In October 1926, a cavalry contingent with its headquarters in Aveiro departed for Almeida. The Ministry of War obliged the squadron to return to their barracks, on 26 January 1927, but they only departed on 19 February 1927.

Starting in 1980, the fortress began to take on a socio-cultural and historical function, with the installation of multiple exhibitions and centres for investigation. In that year, a military museum was inaugurated in the Gate of Cruz. A tourism post was inaugurated in the magistral gate in 1992. As well, the fortress was placed in charge of the Instituto Português do Património Arquitetónico (Portuguese Institute of Architectural Patrimony) by decree 106F/92 (Diário da República, Série 1A), in the same year, resulting in a permanent exhibition dedicated to the 23rd Infantry Regiment, along with activity space for scouts and multi-use halls in the guardhouse of the Santo António Gate was installed in 1996. Ultimately, on 25 August 2002, the Centro de Estudos de Arquitectura Militar (Centre for Studies into Military Architecture) was implanted in the ravelin of Santo António. On 20 December 2007, the property became the responsibility of the Direção Regional da Cultura do Centro (Centro Region Directorate for Culture), under auspices of the dispatch 1130/2007 (Diário da República, Série 2, 245).

Task item A: From the fortress passage, copy the text from "In October 1926, a" up to and including "19 February 1927.".
Task item B:
Answer these questions using the fortress passage:
(i) On what date did the Ministry of War order the squadron back to its barracks?
(ii) Where was the military museum opened in 1980?
(iii) On what date was the Centre for Studies into Military Architecture set up in the ravelin of Santo António?
Task item C:
Decide whether each statement agrees with the fortress passage. Answer yes or no, and quote the words that settle it.
(i) The squadron left on the same day the Ministry of War ordered it back.
(ii) A tourism post opened in the magistral gate in 1992.
(iii) In 2007 the property came under the Centro Region Directorate for Culture.

[Records from a data collection]

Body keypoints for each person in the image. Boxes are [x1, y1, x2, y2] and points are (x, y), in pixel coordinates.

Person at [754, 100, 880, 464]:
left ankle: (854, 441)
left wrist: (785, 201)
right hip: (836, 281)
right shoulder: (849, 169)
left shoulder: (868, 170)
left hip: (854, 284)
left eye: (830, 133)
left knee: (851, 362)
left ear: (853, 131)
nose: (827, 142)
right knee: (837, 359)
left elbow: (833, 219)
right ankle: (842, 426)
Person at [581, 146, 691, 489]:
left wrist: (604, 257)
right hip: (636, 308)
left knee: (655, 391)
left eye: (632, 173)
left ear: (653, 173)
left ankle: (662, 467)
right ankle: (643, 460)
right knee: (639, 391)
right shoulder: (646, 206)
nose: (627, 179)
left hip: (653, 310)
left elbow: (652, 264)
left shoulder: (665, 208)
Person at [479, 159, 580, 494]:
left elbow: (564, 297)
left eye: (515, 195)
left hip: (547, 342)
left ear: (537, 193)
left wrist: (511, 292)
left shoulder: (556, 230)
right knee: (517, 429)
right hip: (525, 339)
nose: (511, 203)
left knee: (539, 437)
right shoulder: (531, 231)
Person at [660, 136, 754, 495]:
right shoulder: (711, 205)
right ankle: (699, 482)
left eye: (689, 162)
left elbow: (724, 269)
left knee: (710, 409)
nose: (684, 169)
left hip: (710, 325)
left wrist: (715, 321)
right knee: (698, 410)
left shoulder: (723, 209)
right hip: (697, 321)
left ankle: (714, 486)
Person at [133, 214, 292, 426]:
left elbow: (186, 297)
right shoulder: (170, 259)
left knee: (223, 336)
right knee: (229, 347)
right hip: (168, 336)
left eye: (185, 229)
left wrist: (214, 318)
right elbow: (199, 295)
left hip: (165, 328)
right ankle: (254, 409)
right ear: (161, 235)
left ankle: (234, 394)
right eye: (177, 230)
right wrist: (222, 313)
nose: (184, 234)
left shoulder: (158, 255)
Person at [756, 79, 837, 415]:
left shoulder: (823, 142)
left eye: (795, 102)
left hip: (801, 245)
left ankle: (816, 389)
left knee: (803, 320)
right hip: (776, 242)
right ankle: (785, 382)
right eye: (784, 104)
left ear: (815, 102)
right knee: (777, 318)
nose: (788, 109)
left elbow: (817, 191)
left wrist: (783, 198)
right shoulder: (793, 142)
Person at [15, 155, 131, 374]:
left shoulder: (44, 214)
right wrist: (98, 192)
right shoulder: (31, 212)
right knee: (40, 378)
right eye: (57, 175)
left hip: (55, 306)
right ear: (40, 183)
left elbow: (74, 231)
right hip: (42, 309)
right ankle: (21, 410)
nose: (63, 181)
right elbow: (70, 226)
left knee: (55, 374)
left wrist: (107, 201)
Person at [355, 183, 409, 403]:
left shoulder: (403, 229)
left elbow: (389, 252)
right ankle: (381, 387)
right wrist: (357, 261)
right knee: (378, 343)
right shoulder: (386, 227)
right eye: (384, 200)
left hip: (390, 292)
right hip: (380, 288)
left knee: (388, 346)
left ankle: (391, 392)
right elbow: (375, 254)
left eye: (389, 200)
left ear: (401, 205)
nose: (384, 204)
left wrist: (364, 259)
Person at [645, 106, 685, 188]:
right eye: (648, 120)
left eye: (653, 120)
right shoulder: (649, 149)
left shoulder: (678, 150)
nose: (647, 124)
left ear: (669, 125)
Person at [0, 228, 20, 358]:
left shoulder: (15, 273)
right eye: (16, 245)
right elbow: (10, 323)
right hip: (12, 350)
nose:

Answer box A:
In October 1926, a cavalry contingent with its headquarters in Aveiro departed for Almeida. The Ministry of War obliged the squadron to return to their barracks, on 26 January 1927, but they only departed on 19 February 1927.

Answer box B:
(i) 26 January 1927
(ii) In the Gate of Cruz
(iii) 25 August 2002

Answer box C:
(i) No: "but they only departed on 19 February 1927"
(ii) Yes: "A tourism post was inaugurated in the magistral gate in 1992."
(iii) Yes: "On 20 December 2007, the property became the responsibility of the Direção Regional da Cultura do Centro (Centro Region Directorate for Culture)"